Looking into prospects for the next five years, the respondents prioritized introducing a new product or service as their top long-term strategy to stimulate growth for both mid-market and small businesses.

A major capital investment (31 percent) and acquiring another company (17 percent) also were cited as important priorities for mid-market companies.

The survey showed an interest in expanding to new international markets (15.5 percent) while a small percentage revealed their plans to exit an international market (3.1 percent). Ms. Dukes said that a wide variety of Atlanta businesses can confidently enter foreign markets including consumer goods, health care and knowledge-based institutions.

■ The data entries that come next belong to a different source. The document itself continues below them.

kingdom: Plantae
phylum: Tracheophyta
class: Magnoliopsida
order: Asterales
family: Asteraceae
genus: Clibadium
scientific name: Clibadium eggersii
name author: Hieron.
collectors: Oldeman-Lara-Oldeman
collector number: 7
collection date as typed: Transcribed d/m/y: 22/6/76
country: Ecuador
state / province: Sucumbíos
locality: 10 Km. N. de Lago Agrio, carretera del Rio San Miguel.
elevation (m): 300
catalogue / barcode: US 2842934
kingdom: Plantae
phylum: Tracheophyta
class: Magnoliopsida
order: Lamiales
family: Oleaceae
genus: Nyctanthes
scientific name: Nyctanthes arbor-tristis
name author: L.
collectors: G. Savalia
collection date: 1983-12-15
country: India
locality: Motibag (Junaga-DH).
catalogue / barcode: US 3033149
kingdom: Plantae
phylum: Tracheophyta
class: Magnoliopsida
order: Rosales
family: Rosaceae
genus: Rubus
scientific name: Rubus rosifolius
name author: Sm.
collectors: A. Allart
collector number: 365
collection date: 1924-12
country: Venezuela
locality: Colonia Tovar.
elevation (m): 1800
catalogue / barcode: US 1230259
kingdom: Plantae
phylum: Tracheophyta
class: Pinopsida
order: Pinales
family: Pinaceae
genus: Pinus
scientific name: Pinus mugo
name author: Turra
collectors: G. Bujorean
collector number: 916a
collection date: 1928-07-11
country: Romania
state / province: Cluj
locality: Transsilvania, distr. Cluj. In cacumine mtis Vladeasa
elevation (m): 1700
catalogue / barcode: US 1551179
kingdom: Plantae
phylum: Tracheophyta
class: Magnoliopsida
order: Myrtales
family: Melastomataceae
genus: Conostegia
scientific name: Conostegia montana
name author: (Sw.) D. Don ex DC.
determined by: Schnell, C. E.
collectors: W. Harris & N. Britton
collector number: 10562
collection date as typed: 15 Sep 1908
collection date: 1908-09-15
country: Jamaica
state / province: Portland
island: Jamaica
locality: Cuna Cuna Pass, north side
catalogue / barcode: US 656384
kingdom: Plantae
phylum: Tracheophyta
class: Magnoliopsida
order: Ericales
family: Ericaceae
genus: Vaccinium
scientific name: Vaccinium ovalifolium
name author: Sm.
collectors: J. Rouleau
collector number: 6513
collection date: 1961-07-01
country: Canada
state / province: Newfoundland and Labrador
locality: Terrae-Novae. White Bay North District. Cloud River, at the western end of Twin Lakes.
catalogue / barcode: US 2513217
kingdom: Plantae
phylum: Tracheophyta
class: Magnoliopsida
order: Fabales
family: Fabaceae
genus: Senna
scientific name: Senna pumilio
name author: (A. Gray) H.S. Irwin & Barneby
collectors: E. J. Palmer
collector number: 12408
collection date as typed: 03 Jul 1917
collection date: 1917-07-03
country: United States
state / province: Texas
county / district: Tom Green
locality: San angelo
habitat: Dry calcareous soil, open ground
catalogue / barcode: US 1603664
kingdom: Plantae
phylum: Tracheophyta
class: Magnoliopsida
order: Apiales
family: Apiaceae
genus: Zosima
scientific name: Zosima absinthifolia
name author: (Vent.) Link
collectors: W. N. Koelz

While in the past two years, the survey revealed widespread concerns about currency manipulations in international deals, she said that the bank has a number of strategies for minimizing the currency risks.

“We spend a good deal of time advising our clients about currency relationships,” she added. “In the interconnected economy every business has exposure to the global economy in some way.”

A reflection of the positive attitudes underlying the survey were the responses concerning buy outs and mergers (27.9 percent), substantially higher than the national percentages (19.6 percent) and firms’ expectations of becoming publicly held.

“Companies see mergers and acquisitions as a way to growth and a means of augmenting their businesses,” she said. “It’s a way of creating liquidity opportunities and working out a succession plan. Right now these alternatives are available.”

“The recession still feels fresh,” she added. “But banks are eager to lend. We want to use our balance sheet to serve the needs of our clients.”

Although obviously upbeat about taking over her new post, she said that Atlanta still faced infrastructure challenges which have been highlighted with the collapse of a portion of Interstate 85.

“Fixing infrastructure and transit are important for the city’s growth,” she said. “These “headwinds,” however, are counterbalanced by the city’s economic prospects, the strength of its technical schools and colleges. Their graduates are a real asset bringing with them innovations and great ideas.”

Ms. Dukes serves on a variety of various civic and community organizations including the executive board of Junior Achievement of Georgia, the Atlanta History Center, the Metro Atlanta Camber of Commerce and the Children’s Healthcare of Atlanta Foundation.

As of Dec. 31, 2016, SunTrust had total assets of $205 billion and total deposits of $160 billion. The company has three business segments: Consumer Banking and Private Wealth Management, Wholesale Banking and Mortgage Banking.